Üble Attacke: Mit Ameisensäure geht eine 26-Jährige auf ihren Ehemann los. Die Ermittler sprechen von einem versuchten Tötungsdelikt.
Eine 26-jährige Frau hat im Landkreis Wolfenbüttel ihren Ehemann mit hochkonzentrierter Ameisensäure übergossen und schwer verletzt. Der 32-Jährige erlitt vor allem Kopfverletzungen, schwebt aber nicht mehr in Lebensgefahr, wie Hans Christian Wolters von der Staatsanwaltschaft Braunschweig mitteilte.

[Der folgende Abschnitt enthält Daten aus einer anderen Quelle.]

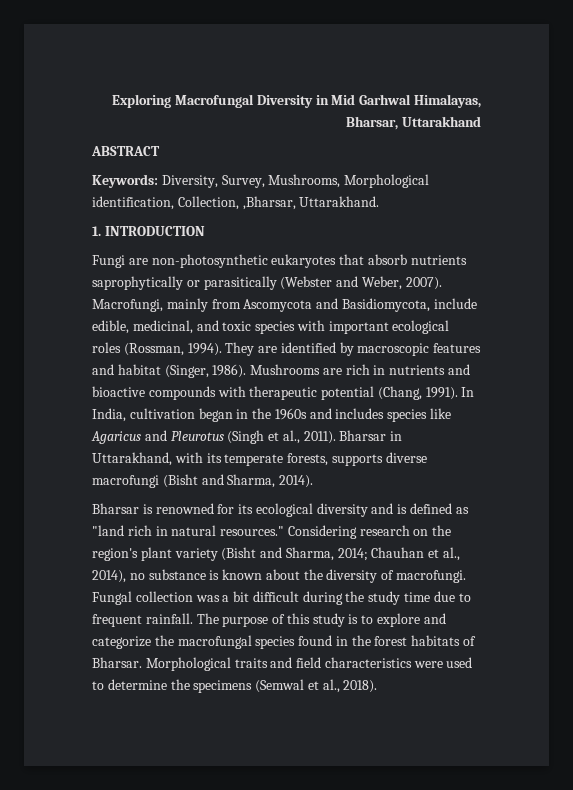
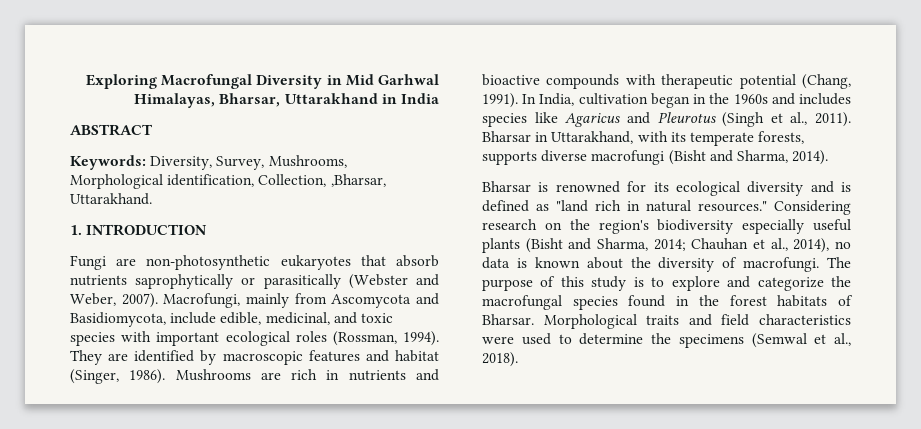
(481, 121) none -> [381,93,439,104] in India
[140,547,218,561] plant variety -> [657,219,851,234] [482,238,520,253] biodiversity especially useful plants
[148,569,206,580] substance -> [482,257,510,269] data
[92,591,471,605] [92,613,193,627] Fungal collection was a bit difficult during the study time due to frequent rainfall. -> (820, 264) none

Die Ermittler stufen den Vorfall in Schladen-Beuchte als versuchtes Tötungsdelikt ein. Gegen die Beschuldigte wurde Haftbefehl wegen versuchten Mordes und gefährlicher Körperverletzung erlassen. Sie befindet sich in Untersuchungshaft.
Als möglichen Hintergrund für den Angriff nennen die Strafverfolger die Trennung des Paares. Beide hätten sich bereits vor längerer Zeit getrennt. Die zwei gemeinsamen Kinder im Alter von zwei und drei Jahren mussten die Tat nach aktuellen Erkenntnissen nicht miterleben. Nach der Attacke rannte das Opfer auf die Straße, wo Passanten die Einsatzkräfte verständigten. Der Mann wurde bisher nicht vernommen.
Hans Christian Wolters von der Staatsanwaltschaft Braunschweig erklärt, dass Säureangriffe sehr selten sind. An einen vergleichbaren Fall im Zuständigkeitsbereich könne er sich nicht erinnern. Wenn überhaupt, seien es häufiger Männer, die Säure gegen Frauen einsetzen. Die Beschuldigte erlitt bei der Tat selbst Verletzungen durch die Säure. Die „Goslarsche Zeitung“ hatte bereits über die Attacke vom 7. November berichtet.